--- Work task ---
Can you format the material from its first line up to and including the line containing "tangible results without" as a numbered list, leaving out any blank lines?
== Information ==
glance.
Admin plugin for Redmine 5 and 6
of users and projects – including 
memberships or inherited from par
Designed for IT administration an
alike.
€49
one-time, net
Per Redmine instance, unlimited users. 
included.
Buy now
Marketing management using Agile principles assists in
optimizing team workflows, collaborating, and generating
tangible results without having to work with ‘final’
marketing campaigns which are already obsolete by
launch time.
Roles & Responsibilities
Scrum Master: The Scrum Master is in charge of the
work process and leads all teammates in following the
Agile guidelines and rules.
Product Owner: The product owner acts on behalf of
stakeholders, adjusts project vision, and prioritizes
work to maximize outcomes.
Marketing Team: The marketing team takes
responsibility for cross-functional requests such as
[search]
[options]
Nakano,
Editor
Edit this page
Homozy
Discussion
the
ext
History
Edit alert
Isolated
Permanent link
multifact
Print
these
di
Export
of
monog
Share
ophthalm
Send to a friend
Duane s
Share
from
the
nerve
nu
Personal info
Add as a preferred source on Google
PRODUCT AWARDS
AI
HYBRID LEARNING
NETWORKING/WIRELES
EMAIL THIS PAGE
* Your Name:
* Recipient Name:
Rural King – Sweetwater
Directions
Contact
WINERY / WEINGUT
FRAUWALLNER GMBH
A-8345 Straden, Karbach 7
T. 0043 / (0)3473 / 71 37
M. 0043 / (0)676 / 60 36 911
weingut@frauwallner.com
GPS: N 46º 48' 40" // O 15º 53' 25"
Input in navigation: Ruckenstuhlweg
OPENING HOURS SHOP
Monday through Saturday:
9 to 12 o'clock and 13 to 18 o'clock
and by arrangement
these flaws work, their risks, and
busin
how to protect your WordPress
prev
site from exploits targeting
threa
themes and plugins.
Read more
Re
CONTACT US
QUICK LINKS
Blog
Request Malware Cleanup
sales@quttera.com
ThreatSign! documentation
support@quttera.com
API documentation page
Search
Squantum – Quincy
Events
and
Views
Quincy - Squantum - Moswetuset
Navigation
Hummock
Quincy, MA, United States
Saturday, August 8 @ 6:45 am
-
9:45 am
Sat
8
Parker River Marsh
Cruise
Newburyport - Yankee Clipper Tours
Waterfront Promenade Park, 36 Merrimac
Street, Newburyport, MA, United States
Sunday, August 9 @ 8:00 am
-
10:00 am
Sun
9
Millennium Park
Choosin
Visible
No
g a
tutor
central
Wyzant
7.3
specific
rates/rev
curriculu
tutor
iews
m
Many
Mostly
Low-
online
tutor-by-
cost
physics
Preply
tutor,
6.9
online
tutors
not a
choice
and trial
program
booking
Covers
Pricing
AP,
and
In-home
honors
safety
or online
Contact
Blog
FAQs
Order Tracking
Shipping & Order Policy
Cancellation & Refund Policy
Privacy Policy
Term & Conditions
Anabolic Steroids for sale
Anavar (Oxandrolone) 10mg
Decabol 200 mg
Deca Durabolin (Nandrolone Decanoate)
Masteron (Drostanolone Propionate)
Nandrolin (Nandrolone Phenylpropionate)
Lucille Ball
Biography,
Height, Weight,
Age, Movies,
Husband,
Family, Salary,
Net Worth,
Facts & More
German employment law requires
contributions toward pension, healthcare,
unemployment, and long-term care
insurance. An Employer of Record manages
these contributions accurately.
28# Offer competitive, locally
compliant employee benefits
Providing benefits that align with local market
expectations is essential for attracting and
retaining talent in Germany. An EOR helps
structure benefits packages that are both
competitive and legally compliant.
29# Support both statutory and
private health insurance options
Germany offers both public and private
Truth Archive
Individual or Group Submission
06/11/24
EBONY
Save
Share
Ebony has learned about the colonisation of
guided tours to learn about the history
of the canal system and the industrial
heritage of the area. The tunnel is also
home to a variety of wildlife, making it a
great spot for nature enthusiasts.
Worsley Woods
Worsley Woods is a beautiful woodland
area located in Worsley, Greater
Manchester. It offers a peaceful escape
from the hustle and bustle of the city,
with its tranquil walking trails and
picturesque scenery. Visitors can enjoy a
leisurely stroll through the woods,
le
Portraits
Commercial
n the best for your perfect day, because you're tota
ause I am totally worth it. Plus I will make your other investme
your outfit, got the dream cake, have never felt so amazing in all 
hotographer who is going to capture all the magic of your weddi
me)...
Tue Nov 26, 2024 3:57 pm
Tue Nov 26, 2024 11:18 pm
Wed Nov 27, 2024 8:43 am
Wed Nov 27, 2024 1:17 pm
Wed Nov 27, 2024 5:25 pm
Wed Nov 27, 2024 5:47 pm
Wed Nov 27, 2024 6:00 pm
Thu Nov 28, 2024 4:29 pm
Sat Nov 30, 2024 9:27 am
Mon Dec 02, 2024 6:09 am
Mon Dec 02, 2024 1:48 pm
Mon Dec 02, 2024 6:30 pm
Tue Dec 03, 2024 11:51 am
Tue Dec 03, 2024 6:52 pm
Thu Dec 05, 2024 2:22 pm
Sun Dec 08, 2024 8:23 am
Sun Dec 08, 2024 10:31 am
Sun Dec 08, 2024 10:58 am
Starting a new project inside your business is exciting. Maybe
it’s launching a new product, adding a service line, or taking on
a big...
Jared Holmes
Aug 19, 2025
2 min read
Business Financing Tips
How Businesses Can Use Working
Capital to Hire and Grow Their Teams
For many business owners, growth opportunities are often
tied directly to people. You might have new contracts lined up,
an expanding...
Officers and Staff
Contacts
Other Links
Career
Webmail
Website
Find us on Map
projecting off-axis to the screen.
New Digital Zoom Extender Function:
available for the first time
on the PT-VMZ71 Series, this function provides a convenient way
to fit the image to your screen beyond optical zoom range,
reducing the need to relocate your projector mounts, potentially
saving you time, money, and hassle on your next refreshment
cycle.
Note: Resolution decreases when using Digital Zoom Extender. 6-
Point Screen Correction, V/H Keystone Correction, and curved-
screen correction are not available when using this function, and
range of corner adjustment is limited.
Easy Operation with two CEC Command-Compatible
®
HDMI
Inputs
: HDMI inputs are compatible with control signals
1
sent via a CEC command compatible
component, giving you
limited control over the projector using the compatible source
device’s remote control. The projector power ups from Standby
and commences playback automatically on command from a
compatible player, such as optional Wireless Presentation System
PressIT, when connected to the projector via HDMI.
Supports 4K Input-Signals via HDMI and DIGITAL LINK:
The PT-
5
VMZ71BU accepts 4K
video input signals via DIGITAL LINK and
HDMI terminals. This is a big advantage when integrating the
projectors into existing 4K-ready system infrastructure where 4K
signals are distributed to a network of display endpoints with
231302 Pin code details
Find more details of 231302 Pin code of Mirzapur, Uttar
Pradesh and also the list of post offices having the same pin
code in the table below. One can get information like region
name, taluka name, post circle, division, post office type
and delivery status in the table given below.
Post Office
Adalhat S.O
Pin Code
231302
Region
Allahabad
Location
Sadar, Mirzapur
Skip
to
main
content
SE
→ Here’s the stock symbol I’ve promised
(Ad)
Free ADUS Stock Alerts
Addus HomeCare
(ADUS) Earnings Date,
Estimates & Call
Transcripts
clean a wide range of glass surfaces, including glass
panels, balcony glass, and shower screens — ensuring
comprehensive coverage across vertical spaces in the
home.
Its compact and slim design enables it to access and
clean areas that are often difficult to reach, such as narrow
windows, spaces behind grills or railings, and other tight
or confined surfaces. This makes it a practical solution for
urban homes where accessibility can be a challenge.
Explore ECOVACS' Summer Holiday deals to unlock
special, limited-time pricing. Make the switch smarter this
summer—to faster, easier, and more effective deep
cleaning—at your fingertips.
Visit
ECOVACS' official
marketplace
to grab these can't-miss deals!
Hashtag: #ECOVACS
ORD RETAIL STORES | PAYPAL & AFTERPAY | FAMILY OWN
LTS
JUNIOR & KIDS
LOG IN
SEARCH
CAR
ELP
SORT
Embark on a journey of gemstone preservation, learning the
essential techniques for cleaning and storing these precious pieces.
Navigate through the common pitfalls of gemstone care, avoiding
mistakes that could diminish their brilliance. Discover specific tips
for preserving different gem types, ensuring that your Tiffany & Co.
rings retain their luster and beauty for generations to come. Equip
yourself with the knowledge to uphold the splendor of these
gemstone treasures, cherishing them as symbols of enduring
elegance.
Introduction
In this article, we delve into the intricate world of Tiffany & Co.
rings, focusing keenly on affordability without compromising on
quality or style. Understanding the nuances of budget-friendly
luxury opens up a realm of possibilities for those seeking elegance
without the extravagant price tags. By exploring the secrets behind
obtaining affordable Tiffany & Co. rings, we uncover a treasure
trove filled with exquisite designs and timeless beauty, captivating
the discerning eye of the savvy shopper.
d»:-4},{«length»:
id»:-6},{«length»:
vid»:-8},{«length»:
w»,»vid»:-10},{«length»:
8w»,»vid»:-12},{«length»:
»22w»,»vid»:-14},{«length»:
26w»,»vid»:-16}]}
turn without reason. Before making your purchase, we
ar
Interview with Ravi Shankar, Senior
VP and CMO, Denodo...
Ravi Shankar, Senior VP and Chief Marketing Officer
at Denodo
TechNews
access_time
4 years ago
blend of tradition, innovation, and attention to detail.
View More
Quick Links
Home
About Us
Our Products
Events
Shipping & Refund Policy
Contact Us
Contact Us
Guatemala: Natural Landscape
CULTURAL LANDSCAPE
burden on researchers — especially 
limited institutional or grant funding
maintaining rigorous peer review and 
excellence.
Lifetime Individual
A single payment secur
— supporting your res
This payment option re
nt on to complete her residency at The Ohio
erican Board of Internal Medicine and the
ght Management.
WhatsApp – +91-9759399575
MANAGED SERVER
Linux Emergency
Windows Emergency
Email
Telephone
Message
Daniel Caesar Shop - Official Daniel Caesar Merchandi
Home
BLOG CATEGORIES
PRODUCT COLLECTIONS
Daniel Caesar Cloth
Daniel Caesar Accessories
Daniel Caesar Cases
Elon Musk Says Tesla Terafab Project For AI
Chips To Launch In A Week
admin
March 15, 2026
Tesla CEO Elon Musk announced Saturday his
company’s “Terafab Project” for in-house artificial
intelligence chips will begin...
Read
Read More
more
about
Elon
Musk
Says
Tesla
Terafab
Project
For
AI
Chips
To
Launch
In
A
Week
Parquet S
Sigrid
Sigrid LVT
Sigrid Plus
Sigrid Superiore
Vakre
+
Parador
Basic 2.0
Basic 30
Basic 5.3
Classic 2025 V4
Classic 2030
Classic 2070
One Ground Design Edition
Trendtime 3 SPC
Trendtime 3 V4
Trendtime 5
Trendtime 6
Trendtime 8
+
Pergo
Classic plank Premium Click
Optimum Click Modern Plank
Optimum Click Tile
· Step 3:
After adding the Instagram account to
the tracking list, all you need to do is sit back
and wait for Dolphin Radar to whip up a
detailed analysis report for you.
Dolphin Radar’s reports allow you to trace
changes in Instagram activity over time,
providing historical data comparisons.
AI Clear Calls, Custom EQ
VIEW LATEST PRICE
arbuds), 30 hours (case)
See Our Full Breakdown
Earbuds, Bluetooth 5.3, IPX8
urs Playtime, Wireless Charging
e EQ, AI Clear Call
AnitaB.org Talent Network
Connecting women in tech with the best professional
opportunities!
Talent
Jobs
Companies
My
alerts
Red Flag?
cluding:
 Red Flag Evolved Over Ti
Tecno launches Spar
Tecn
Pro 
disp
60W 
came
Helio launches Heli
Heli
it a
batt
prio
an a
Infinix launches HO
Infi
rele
===
--- Task answer ---
1. glance.
2. Admin plugin for Redmine 5 and 6
3. of users and projects – including 
4. memberships or inherited from par
5. Designed for IT administration an
6. alike.
7. €49
8. one-time, net
9. Per Redmine instance, unlimited users. 
10. included.
11. Buy now
12. Marketing management using Agile principles assists in
13. optimizing team workflows, collaborating, and generating
14. tangible results without having to work with ‘final’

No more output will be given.